I’m currently reading Alan Rusbridger’s Play It Again : An Amateur Against the Impossible. It’s about his attempt as an amateur pianist to tackle Chopin’s Ballade No. 1 in G Minor — one of the most impressively challenging pieces in the canon.
I’ve been quasi-obsessed with Chopin’s Ballades for a long time, and while I’ll grudgingly admit that No. 4 is the superior of the four, No. 1 will always be my favorite. And I love it for the reason all who play it love at and fear it: the terrifying coda, marked Presto con fuoco. For non-Italian speakers or people who never to music lessons to learn all those Italian terms:
- Presto: “very fast”
- Con fuoco: “with fire”
To say it’s impressive is an understatement.

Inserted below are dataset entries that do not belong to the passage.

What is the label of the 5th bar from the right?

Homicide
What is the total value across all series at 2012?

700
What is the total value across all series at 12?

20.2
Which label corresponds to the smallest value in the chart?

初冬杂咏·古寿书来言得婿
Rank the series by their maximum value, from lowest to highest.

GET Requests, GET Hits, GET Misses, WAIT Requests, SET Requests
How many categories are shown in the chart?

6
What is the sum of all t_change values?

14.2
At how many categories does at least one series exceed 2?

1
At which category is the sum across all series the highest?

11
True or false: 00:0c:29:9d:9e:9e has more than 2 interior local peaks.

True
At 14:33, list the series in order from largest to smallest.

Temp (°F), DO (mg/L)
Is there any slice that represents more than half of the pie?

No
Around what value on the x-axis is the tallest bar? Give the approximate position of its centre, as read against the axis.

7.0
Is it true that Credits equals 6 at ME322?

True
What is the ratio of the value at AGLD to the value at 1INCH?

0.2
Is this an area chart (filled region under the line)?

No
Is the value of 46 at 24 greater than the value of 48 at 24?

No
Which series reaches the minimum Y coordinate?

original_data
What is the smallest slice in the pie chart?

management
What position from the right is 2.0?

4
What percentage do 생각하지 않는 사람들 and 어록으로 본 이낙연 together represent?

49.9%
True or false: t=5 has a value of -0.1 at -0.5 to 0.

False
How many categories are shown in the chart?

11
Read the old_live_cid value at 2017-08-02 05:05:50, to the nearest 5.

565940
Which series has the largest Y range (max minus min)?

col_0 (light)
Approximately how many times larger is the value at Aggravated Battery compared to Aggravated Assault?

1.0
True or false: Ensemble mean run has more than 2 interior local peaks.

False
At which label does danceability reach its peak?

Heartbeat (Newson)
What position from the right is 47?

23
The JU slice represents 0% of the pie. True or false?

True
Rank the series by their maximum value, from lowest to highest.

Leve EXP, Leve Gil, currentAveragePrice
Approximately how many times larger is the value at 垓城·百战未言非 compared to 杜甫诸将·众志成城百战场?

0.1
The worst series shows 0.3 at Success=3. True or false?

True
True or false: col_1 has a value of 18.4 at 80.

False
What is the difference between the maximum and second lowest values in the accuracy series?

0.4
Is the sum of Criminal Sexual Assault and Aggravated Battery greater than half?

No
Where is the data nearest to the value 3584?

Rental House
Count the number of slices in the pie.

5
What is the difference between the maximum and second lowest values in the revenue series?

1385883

Those leaps the left hand has to make; those whatever-the-hell-they-are right hand furies starting at bar 216 (Garrick Ohlsson calls them “wiggles” — if only); that double scale separated not by an octave but by a tenth at bar 255. How can anyone do that?
I took enough piano that I can follow the score and point to where the music is (in other words, I could turn the pages for someone playing this), and that means I know just enough about piano to realize how impossible this piece is. And yet people learn it all the time. “I played it when I was 17 and…” one person explained in a video. “It’s devilishly tricky,” a professional might say. No — it’s impossible. How anyone does it is beyond me.
Alan Rusbridger accomplished it (or least I’m assuming he did — he wrote the book about the attempt) while serving as the editor of the Guardian, which, according to Rusbridger, was publishing around 200,000 words a day when he was working on the Ballade. He was working 60-80 hours a week, coordinating the WikiLeaks articles, getting 60-80 emails an hour by his own estimation, staying up until the wee-hours several nights a week — and somehow he found the time to tackle this ridiculously challenging piece.
In short, Rusbridger’s accomplishment leads us to wonder what we do with our own little spare bits of time here and there. To be able even to stumble through the Ballade would require the average amateur hours upon hours of practice. Where do we get those hours?
I spent some of my free time tonight reading Rusbridger’s book, for example; I’m spending time now writing this. K has started tinkering on the piano, using L’s old books. The Boy — we have to pull him off Fortnight. The Girl — reading, phone, movies, chatting/texting with friends. But the amount of time most of us in the West waste is astonishing. The only thing we can’t get back, and we waste so much of it.